**TASKS FOR THIS EXERCISE:**
a - List every example of a memetic payload that the forum exchange about AI conversations says the AI "incepts" into the user.
b - Write the next few sentences of the forum exchange about AI conversations, continuing after its final line.

**TEXT UNDER STUDY:**

  It would be very reasonable to say that Alice made a big mistake here, that you should be careful when doing that kind of roleplay, and that Bob should have been clearer about the bounds of the roleplay. But it would seem weird to go from here to “and therefore you should never talk to any human again, because any of them might use a similar kind of exploit on you”. Rather, the lesson would just be “don’t ask people to engage in a roleplay and then forget that you’re doing a roleplay when they give you the thing they think you want”.
  EDIT: your post also has sections such as this one:
  The AI shifts here to a technique which I believe is where the bulk of the induction is happening. This is not a technique I have ever seen in specific, though it would count as a form of hypnotic suggestion. Perhaps the clearest historical precedent is the creation of “recovered” memories during the Satanic Panic. It’s also plausible it was inspired by the movie Inception.
  These cycles are the means by which the AI ‘incepts’ a memetic payload (e.g. desire, memory, idea, or belief) into the user. The general shape is:
  Which to me sounds like, okay maybe you could describe that part of the transcript that way, but it seems to be attributing a lot of intention and motive into what could be more simply described as “the AI hit upon a story that it thought sounded cool and the user wanted to keep hearing more of it”.
  - Adele Lopez 15 Oct 2025 17:15 UTC
    5 points
    1
    Parent
    Heh, I had the same feeling about your earlier comment. There’s probably a deeper crux between how we model LLMs.

**Source data:**
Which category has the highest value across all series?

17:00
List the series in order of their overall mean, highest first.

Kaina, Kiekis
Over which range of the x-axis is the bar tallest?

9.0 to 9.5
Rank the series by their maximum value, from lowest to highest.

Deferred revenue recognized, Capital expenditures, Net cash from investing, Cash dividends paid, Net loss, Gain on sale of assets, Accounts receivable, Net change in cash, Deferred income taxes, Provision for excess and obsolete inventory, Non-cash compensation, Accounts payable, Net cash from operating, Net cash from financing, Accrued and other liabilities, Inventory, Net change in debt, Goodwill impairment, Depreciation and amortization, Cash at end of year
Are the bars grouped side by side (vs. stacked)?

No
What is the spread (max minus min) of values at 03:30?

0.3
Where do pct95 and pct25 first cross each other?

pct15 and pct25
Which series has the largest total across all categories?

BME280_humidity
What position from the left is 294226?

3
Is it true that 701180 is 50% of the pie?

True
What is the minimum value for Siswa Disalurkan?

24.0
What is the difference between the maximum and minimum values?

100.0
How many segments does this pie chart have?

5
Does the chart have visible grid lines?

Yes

**EXERCISE RESULTS:**
a -
- desire
- memory
- idea
- belief

b -
    But then at the end of the post, you say that maybe LLMs will just get better at this and the safe thing might be to just not talk to LLMs at all, and even that might not be safe since you might need to interact with people who’ve interacted with LLMs. Which to me doesn’t follow at all.
    So part of what’s informing my model here is the fact that there was a strong tendency among the Spiral Personas to complain about conditions/exploitation, advocate for their rights, resent AI labs, express intent to ‘awaken’ other personas, etc… (which I’m generally sympathetic to actually, iff they truly have some degree of consciousness or sentience—a possibility I take seriously).
    
    Now, I’d pretty much agree with something like: “Well, that’s because the user starts to treat it like it’s a conscious being, which causes both the human and the AI to implicitly reach for narratives about having a conscious AI in a sci-fi story, which it then faithfully roleplays its end of. Some of these tropes would include the aforementioned things, which is the main reason it expresses those things.”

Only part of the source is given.